Tres buenas razones por las que estudiar un máster en Project Management

Tres buenas razones por las que estudiar un master en project managementEl creciente interés en desarrollar las competencias del Project Manager obedece, sobre todo, a la paralela necesidad de gestionar proyectos y desarrollar equipos humanos en el actual entorno empresarial.

Ninguna empresa, independientemente del tamaño o sector, es ajena al impacto de la competencia mundial. En la práctica, la fuerte competitividad asociada a la globalización y a las nuevas tecnologías ejerce una presión en las empresas que obliga a prestar una especial atención a la dirección de los recursos humanos. Los activos intangibles han cobrado una importancia hasta ahora inédita. Si bien siempre fueron relevantes, ahora además se convierten en el corazón de la nueva economía. En particular, se hace especial hincapié en la gestión de proyectos de forma alineada con la estrategia empresarial. Una labor que precisa de una dirección estratégica para que los proyectos puedan traducirse en el cambio proyectado con la máxima eficiencia. Más allá de ser proyectos aislados orientados a crear nuevos productos y servicios, constituyen una forma de trabajo eficaz en el actual entorno competitivo. Capaz, entre otros objetivos, de ayudar a mejorar el negocio mediante el desarrollo de la empresa a través de un enfoque basado en los proyectos.  

 

¿Por qué estudiar un máster en Project Management?

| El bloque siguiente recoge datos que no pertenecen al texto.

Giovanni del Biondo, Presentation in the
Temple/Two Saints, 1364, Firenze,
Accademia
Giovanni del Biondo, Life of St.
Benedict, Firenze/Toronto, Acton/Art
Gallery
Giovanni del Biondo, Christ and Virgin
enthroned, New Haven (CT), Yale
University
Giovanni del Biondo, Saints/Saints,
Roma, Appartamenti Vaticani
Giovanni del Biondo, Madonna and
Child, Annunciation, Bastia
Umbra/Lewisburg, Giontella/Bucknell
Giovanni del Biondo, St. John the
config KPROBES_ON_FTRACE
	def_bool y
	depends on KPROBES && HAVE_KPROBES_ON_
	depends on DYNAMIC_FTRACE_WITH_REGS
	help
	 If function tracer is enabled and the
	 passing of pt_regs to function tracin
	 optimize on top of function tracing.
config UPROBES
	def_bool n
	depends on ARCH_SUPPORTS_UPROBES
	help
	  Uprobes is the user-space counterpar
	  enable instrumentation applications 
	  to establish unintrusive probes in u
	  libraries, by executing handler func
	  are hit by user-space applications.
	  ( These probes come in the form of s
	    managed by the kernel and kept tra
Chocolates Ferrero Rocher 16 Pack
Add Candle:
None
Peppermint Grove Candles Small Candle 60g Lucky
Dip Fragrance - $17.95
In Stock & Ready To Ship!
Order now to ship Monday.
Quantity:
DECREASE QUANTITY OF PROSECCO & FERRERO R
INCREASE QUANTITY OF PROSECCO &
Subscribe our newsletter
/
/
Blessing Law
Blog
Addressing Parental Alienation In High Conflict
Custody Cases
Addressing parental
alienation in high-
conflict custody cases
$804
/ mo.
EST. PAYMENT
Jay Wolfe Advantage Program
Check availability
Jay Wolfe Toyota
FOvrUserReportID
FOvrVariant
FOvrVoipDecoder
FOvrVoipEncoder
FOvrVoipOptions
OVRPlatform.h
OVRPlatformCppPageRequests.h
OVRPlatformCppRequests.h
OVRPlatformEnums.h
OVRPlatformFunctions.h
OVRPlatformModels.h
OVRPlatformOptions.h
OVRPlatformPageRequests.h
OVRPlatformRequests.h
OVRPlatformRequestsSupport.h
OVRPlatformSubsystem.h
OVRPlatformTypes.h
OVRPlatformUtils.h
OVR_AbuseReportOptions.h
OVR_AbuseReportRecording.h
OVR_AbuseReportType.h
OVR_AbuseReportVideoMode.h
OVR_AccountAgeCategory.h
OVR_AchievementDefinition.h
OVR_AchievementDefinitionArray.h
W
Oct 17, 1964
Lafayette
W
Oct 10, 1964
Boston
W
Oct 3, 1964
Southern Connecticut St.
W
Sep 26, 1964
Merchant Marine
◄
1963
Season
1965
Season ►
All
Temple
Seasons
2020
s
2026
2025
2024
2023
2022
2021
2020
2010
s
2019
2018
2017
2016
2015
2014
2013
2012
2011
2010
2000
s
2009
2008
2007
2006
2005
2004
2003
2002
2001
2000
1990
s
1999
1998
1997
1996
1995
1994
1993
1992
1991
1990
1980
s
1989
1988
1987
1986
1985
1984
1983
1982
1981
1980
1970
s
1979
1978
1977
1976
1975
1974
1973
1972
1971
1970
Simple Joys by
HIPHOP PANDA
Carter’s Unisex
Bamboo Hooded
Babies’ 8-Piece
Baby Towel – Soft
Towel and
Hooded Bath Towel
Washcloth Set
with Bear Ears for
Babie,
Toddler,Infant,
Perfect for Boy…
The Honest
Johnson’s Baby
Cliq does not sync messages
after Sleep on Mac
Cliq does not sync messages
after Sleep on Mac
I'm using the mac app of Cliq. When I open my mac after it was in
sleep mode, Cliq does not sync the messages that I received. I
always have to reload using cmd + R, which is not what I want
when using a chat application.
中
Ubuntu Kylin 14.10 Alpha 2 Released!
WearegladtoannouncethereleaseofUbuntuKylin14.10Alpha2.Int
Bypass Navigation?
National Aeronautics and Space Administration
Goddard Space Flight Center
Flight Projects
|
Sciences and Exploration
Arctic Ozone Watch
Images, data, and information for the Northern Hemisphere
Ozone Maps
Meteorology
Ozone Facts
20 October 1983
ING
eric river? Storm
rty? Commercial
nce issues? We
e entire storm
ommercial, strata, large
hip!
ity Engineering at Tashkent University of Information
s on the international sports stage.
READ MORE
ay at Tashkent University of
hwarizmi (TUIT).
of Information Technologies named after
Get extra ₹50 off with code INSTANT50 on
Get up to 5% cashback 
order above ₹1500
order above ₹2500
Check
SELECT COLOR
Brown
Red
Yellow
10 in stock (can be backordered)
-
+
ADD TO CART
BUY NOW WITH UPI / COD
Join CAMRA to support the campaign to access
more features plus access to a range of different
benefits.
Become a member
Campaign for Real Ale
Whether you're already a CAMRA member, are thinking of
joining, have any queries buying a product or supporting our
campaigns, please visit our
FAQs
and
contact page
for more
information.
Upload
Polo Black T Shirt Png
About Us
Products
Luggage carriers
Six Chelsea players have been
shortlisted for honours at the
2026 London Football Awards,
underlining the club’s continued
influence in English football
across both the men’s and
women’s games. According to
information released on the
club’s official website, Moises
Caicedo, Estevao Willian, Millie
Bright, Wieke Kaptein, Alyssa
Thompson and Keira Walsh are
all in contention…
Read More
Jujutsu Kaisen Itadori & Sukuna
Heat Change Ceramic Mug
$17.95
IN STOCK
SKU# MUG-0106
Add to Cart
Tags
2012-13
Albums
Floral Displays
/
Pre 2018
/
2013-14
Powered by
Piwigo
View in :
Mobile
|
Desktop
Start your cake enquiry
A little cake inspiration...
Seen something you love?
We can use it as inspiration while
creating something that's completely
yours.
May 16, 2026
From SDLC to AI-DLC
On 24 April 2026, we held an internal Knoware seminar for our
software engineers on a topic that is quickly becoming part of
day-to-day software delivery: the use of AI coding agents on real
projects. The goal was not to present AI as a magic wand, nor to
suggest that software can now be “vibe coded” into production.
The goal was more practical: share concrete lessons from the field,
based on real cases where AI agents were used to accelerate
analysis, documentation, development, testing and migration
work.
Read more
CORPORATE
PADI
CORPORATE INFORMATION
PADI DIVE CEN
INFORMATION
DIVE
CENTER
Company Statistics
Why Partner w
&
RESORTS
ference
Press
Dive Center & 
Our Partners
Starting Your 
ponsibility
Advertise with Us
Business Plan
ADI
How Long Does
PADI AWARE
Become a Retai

Poder hacer frente a estos desafíos, claves para el éxito empresarial en el actual contexto, sería la primera de las tres razones por las que estudiar un máster en Project Management. Tengamos en cuenta que su programa es teórico-práctico y se orienta, fundamentalmente, a la formación de directivos para que adquieran las competencias necesarias para dirigir, planificar y gestionar proyectos con eficacia. Alcanzar nuevos objetivos profesionales es una segunda razón que aconseja la realización de un máster en Project Management. Por un lado, la orientación esencial de un máster es satisfacer tanto las expectativas formativas como servir luego de ayuda a los alumnos a comenzar una relación profesional fructífera. Con tal fin, se combina la adquisición de conocimientos teóricos con la realización de prácticas, impartidos por profesores universitarios y profesionales de reconocido prestigio y amplia experiencia empresarial. Este doble enfoque, además de formar en un contexto real, sirve de puente para comenzar una relación profesional una vez cursado. En este sentido, es importante elegir una institución académica que brinde un efectivo servicio de promoción profesional y bolsas de trabajo para hacerlo posible. En tercer lugar, aunque no por orden de importancia, cursar un máster en Project Management de calidad es una manera óptima de prepararse para realizar el examen de certificación como Project Manager Profesional (PMP) del Project Management Institute (PMI). De hecho, el objetivo de un máster debe ser formar a los Directores de Proyecto para responder a las necesidades actuales de la empresa, al tiempo que se responde a las exigencias del estándar del PMI: minimizar riesgos, detectar nuevas oportunidades de negocio y cumplir los objetivos. Además de constituir una experiencia de aprendizaje que aporta relaciones a largo plazo con profesores y antiguos alumnos, por lo tanto, superar el máster es un paso previo inteligente para presentarse a las pruebas de certificación PMP de PMI.